Work required: Apart from the pictures, every line below is to be set down exactly.

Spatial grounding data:
┄┄┄┄┄┄
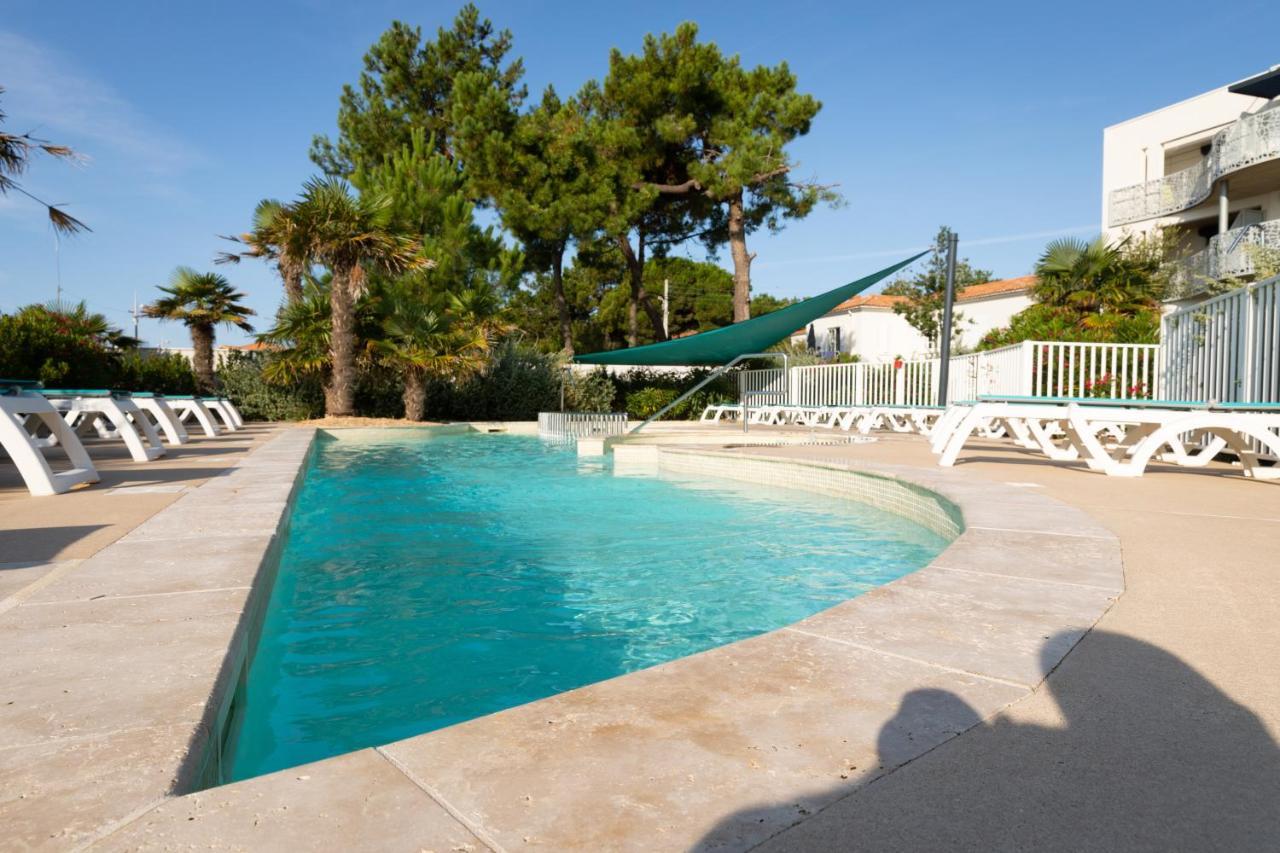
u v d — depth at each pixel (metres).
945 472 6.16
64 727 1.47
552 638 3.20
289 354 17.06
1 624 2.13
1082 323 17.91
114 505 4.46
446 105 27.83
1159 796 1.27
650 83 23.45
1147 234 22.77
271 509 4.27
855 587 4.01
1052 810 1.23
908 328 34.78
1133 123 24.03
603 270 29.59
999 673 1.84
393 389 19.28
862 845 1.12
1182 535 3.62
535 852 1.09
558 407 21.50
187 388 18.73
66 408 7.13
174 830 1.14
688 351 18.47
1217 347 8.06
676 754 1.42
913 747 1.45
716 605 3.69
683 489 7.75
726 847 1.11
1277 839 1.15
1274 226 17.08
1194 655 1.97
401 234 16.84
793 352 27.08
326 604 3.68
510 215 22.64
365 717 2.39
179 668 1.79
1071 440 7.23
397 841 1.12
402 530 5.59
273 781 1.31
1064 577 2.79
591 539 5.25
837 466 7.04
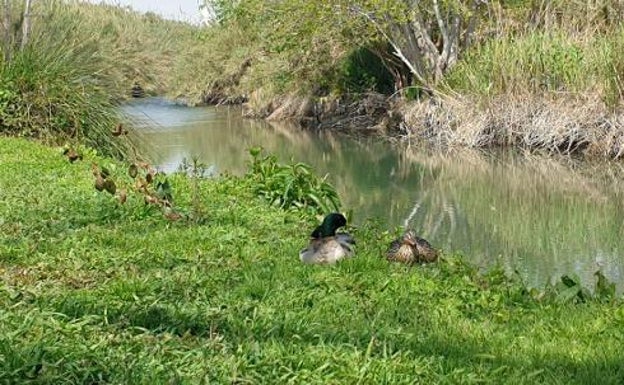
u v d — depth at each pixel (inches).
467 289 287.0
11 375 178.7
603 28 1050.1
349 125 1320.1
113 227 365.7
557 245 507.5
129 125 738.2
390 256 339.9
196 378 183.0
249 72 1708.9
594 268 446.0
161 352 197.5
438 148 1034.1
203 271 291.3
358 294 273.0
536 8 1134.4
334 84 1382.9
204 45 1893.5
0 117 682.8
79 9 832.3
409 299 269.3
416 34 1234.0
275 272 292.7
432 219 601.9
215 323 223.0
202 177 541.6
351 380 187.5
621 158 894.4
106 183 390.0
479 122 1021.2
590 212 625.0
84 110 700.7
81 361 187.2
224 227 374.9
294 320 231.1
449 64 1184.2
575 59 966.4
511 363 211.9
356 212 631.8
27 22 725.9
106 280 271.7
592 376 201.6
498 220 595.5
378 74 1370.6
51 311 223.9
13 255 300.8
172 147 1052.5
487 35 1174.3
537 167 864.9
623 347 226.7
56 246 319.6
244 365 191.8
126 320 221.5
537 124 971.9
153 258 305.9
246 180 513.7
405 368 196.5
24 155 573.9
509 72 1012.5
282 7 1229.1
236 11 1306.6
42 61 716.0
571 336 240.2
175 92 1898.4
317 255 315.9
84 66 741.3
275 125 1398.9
┄┄┄┄┄┄
Answer to the problem:
u v d — depth at each pixel (metres).
945 472 6.16
64 727 1.47
552 638 3.20
289 354 17.06
1 624 2.13
1082 323 17.91
114 505 4.46
446 105 27.83
1159 796 1.27
650 83 23.45
1147 234 22.77
271 509 4.27
855 587 4.01
1052 810 1.23
908 328 34.78
1133 123 24.03
603 270 29.59
999 673 1.84
393 389 19.28
862 845 1.12
1182 535 3.62
535 852 1.09
558 407 21.50
187 388 18.73
66 408 7.13
174 830 1.14
688 351 18.47
1217 347 8.06
676 754 1.42
913 747 1.45
716 605 3.69
683 489 7.75
726 847 1.11
1277 839 1.15
1274 226 17.08
1194 655 1.97
401 234 16.84
793 352 27.08
326 604 3.68
510 215 22.64
365 717 2.39
179 668 1.79
1071 440 7.23
397 841 1.12
402 530 5.59
273 781 1.31
1064 577 2.79
591 539 5.25
837 466 7.04
u v d — depth at each pixel (inches).
467 289 287.0
11 375 178.7
603 28 1050.1
349 125 1320.1
113 227 365.7
557 245 507.5
129 125 738.2
390 256 339.9
196 378 183.0
249 72 1708.9
594 268 446.0
161 352 197.5
438 148 1034.1
203 271 291.3
358 294 273.0
536 8 1134.4
334 84 1382.9
204 45 1893.5
0 117 682.8
79 9 832.3
409 299 269.3
416 34 1234.0
275 272 292.7
432 219 601.9
215 323 223.0
202 177 541.6
351 380 187.5
621 158 894.4
106 183 390.0
479 122 1021.2
590 212 625.0
84 110 700.7
81 361 187.2
224 227 374.9
294 320 231.1
449 64 1184.2
575 59 966.4
511 363 211.9
356 212 631.8
27 22 725.9
106 280 271.7
592 376 201.6
498 220 595.5
378 74 1370.6
51 311 223.9
13 255 300.8
172 147 1052.5
487 35 1174.3
537 167 864.9
623 347 226.7
56 246 319.6
244 365 191.8
126 320 221.5
537 124 971.9
153 258 305.9
246 180 513.7
405 368 196.5
24 155 573.9
509 72 1012.5
282 7 1229.1
236 11 1306.6
42 61 716.0
571 336 240.2
175 92 1898.4
317 255 315.9
84 66 741.3
275 125 1398.9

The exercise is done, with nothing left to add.